Living with Gratitude

Week 139 – November 12, 2022 – Sustainability & Grit

Oh my. Thank goodness for a long weekend. I needed a break. For the last two nights, I took liberty and indulged in a full-night’s sleep (and napped periodically during the day in my LazyBoy chair under my electric blanket). I really appreciate rest and enjoy “being a person.” I think I’m caught up on food shopping. My apartment is clean (except my kid’s bedroom… that’s her responsibility). And, I have recycled, dishes are being washed, and I’m cooking at home (as often as I can). I even woke this morning and opted to get back on the WW train, not for weight loss, but for health reasons.

I am brought back to my academic coaching over the summer and I am reminded of the ongoing theme of SUSTAINABILITY. What is sustainable? What are my goals? What am I willing and wanting to do? The other thing I am reminded of is doing less service work as I need to focus on my research work (even though I don’t get paid for that) and my teaching (which is extraordinary to maintain 5 courses in one term). No one blinks but it is something that I have to do (and want to do) to move forward in this industry of higher education, academia, and research. I need to make the time.

What I am realizing is, I can’t be tired or feel like I’m in crisis such that I’m only reacting. To be present, I need to feel rested and I need to be healthy. I will admit, I have never felt better emotionally and spiritually, but I really noticed during my curling game last night that I was on top of my game. I was not going to let the opponent’s grief or havoc affect how I was feeling and the quality of my play. They were not the most positive at moments during the game and I had to be clear about my boundaries, internally and externally. Thank goodness for rules in the game.

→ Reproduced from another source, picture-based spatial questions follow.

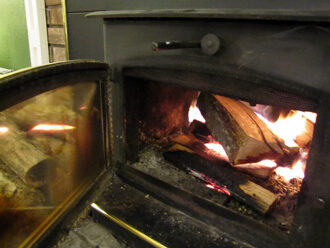
This screenshot has height=248, width=330. Identify the location of door. (32, 80).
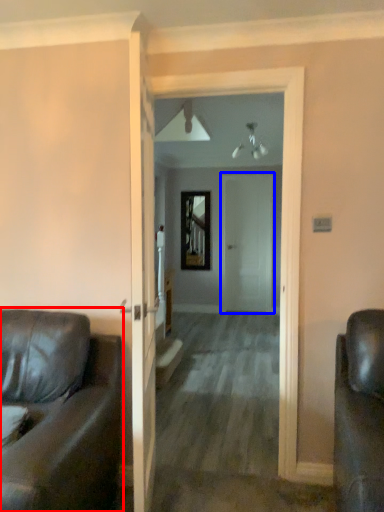
Question: Among these objects, which one is nearest to the camera, studio couch (highlighted by a red box) or door (highlighted by a blue box)?

Choices:
 (A) studio couch
 (B) door

Answer: (A)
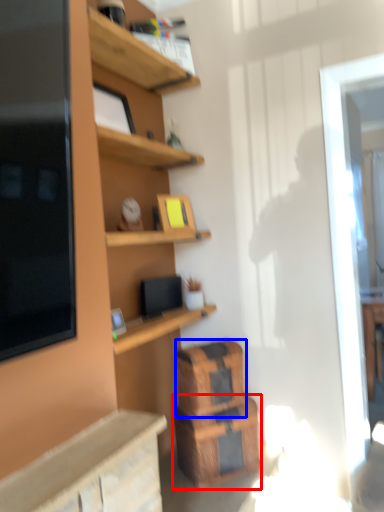
Question: Which object appears closest to the camera in this image, crate (highlighted by a red box) or crate (highlighted by a blue box)?

Choices:
 (A) crate
 (B) crate

Answer: (A)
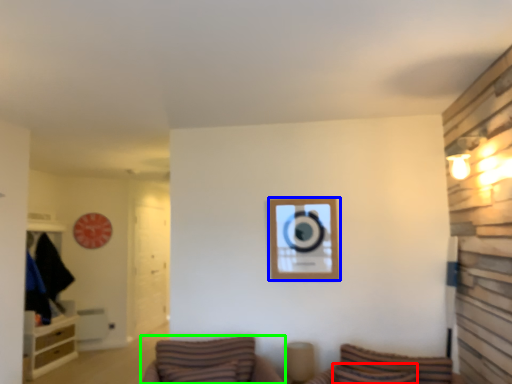
Question: Which is nearer to the pillow (highlighted by a red box)? picture frame (highlighted by a blue box) or furniture (highlighted by a green box).

Choices:
 (A) picture frame
 (B) furniture

Answer: (B)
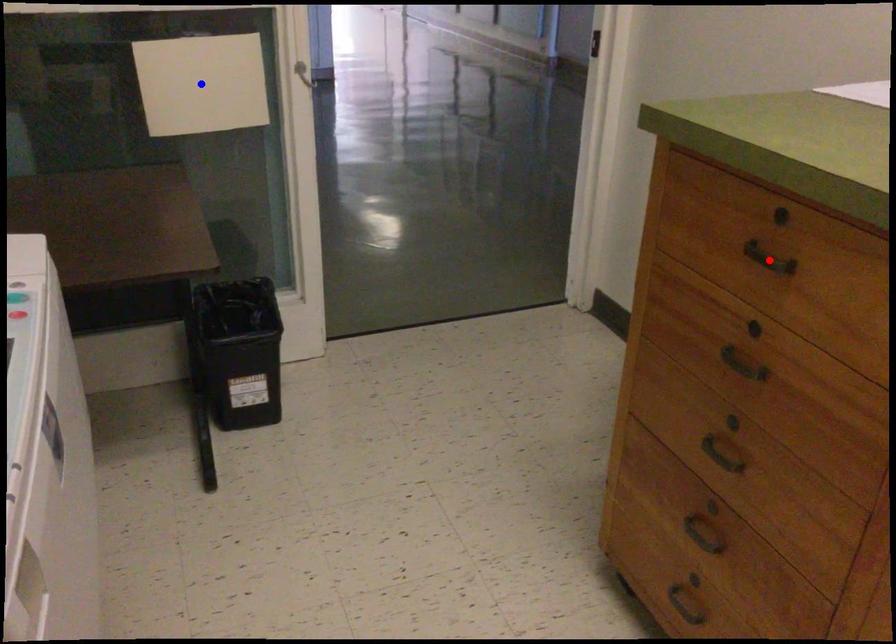
Question: Which of the two points in the image is closer to the camera?

Choices:
 (A) Blue point is closer.
 (B) Red point is closer.

Answer: (B)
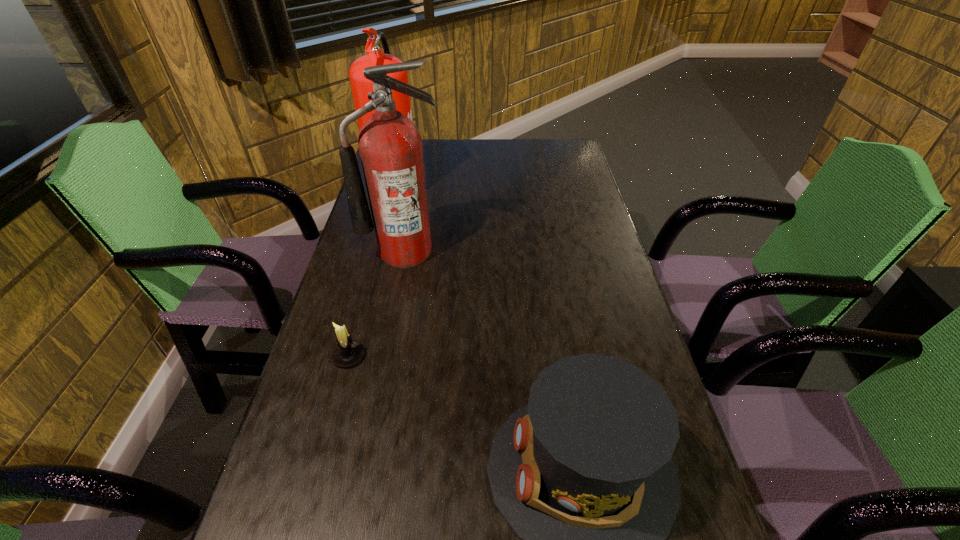
Where is `the nearer fire extinguisher`? The width and height of the screenshot is (960, 540). the nearer fire extinguisher is located at coordinates (390, 145).

Where is `the farthest object`? This screenshot has height=540, width=960. the farthest object is located at coordinates (360, 86).

Find the location of a particular element. The image size is (960, 540). the third farthest object is located at coordinates (347, 352).

You are a GUI agent. You are given a task and a screenshot of the screen. Output one action in this format:
    pyautogui.click(x=<x>, y=<y>)
    Task: Click on the shortest object
    
    Given the screenshot: What is the action you would take?
    pyautogui.click(x=347, y=352)

Locate an element on the screen. This screenshot has width=960, height=540. vacant space located on the front of the nearer fire extinguisher near the operation label is located at coordinates (398, 284).

Image resolution: width=960 pixels, height=540 pixels. Find the location of `free location located 0.260m towards the nozzle of the farthest object`. free location located 0.260m towards the nozzle of the farthest object is located at coordinates (496, 184).

Where is `vacant space located 0.050m on the front of the third farthest object`? vacant space located 0.050m on the front of the third farthest object is located at coordinates (340, 389).

Find the location of a particular element. object present at the far edge is located at coordinates (360, 86).

Locate an element on the screen. The image size is (960, 540). candle holder present at the left edge is located at coordinates (347, 352).

The image size is (960, 540). In order to click on object at the far left corner in this screenshot , I will do `click(360, 86)`.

I was also brought into reflection during the game thinking to myself that I’ve been here before. The feelings were familiar. The difference was I would pause, support my team, and play my best (as I was ignoring the opponent, while being pleasant). I was not going to let them play into my sense of self efficacy and my performance. It was clear that I have to bring that mindset and way of being into my work and relationships. It’s ok for me to feel confident, be firm, and set clear boundaries. I don’t have to justify my actions, as long as I am playing within the rules of the game.

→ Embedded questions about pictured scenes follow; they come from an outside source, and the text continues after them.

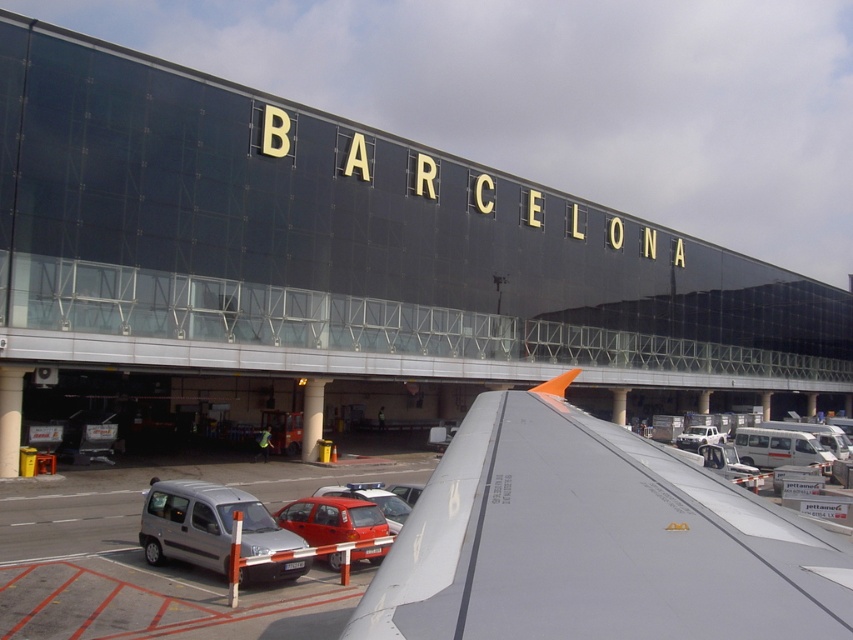
Question: Does concrete pillar at center have a lesser width compared to gray concrete pillar at center?

Choices:
 (A) yes
 (B) no

Answer: (A)

Question: Which of the following is the farthest from the observer?

Choices:
 (A) white matte truck at upper right
 (B) gray concrete pillar at center
 (C) yellow painted concrete pillar at center

Answer: (B)

Question: Can you confirm if silver metallic van at lower left is positioned above concrete pillar at center?

Choices:
 (A) yes
 (B) no

Answer: (A)

Question: Which of the following is the closest to the observer?

Choices:
 (A) (245, 577)
 (B) (4, 451)
 (C) (41, 250)
 (D) (389, 522)

Answer: (A)

Question: Can you confirm if matte red car at center is positioned to the left of gray concrete pillar at center?

Choices:
 (A) no
 (B) yes

Answer: (B)

Question: Which object is farther from the camera taking this photo?

Choices:
 (A) silver metallic van at lower left
 (B) matte red hatchback at center
 (C) black glass airport terminal at center

Answer: (C)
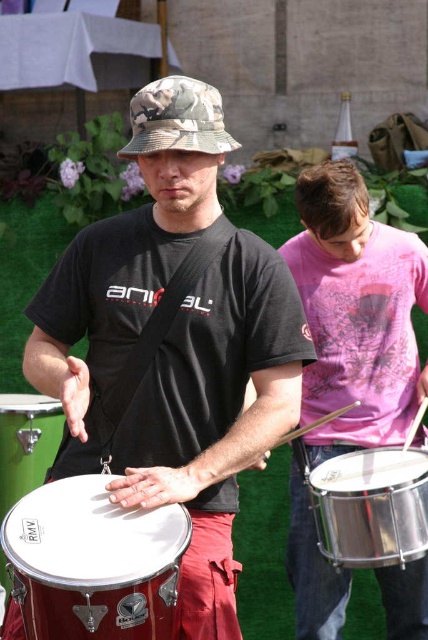
Can you confirm if matte black drum at center is thinner than pink cotton shirt at right?

No, matte black drum at center is not thinner than pink cotton shirt at right.

Who is positioned more to the left, matte black drum at center or pink cotton shirt at right?

matte black drum at center is more to the left.

Who is more distant from viewer, (291, 403) or (403, 326)?

The point (403, 326) is more distant.

Where is `matte black drum at center`? matte black drum at center is located at coordinates (172, 346).

Does point (172, 582) come behind point (32, 420)?

No.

Gosh, I am so grateful for CURLING. I’ve learned so much about life and leadership from curling, and I appreciate that I continue to learn from the game. Even though it was only a game last night, it was a discrete life lesson of what’s possible and what I am able to do. I am strong and I can stand up for myself. I can live with my integrity without having to question or self-doubt myself (as long as I willing accept full responsibility of the consequences and treat people with respect and compassion). I don’t have to compromise for the soul purpose of connection. I’m better than that.

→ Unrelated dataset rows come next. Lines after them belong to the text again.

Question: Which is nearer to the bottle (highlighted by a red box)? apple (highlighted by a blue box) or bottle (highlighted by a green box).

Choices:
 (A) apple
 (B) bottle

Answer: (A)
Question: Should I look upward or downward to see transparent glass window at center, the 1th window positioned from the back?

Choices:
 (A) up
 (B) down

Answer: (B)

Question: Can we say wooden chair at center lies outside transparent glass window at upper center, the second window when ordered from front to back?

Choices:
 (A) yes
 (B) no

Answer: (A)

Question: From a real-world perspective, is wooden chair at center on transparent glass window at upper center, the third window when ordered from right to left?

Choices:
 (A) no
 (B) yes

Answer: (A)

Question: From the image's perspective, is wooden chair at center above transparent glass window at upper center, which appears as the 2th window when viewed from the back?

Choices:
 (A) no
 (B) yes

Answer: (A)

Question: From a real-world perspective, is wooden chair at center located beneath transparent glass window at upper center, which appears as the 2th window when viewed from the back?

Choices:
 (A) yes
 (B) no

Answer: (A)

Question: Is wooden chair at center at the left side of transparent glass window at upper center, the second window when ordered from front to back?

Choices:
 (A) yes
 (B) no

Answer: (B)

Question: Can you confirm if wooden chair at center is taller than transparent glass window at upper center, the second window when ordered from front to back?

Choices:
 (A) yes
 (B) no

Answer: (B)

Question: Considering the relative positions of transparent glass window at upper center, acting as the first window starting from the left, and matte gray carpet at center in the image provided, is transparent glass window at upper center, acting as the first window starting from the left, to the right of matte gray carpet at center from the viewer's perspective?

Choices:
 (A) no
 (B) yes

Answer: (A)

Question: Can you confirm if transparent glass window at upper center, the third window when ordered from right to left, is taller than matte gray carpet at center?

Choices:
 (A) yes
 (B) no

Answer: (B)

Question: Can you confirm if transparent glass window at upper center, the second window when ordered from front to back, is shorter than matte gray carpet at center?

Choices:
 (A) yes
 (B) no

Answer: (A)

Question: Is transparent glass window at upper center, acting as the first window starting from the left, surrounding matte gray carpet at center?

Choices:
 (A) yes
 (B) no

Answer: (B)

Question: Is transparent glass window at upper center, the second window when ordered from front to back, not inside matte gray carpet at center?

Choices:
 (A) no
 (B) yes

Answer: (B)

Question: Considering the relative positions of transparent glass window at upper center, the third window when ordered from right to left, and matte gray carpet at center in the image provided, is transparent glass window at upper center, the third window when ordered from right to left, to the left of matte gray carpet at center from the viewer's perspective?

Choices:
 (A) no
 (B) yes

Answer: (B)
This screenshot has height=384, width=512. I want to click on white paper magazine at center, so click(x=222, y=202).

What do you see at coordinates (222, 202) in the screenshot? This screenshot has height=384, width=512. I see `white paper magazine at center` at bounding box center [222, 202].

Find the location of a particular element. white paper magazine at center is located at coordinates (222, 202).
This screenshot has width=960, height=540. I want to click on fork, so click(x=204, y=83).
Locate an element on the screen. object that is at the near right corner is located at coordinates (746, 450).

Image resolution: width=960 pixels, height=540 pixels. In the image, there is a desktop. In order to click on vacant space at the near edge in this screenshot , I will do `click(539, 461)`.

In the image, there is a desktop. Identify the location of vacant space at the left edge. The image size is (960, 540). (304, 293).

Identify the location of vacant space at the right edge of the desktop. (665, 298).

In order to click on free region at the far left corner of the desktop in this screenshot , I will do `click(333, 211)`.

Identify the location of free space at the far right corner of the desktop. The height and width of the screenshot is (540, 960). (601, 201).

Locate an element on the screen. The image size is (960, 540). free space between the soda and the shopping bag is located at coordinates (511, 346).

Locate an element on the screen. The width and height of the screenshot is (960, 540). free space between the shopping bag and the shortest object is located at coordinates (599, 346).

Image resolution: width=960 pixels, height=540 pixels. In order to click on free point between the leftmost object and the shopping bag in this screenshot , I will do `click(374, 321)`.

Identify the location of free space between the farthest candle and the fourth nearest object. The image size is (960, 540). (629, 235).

I reached my max on Thursday, then attended a university sports fundraising event that night to the keynote speaker, Kaleb Dahlgren, best selling author and survivor of the Humboldt Broncos. His story was compelling and what I had learned from his story was, you are in control of how you respond and react to situations. It’s about perspective and your mindset. “Enjoy the Grind.” I had the opportunity to speak with Kaleb informally after his keynote and I asked him how he knew he was healed. He said, he has no more triggers. I get that. True freedom… and living with gratitude.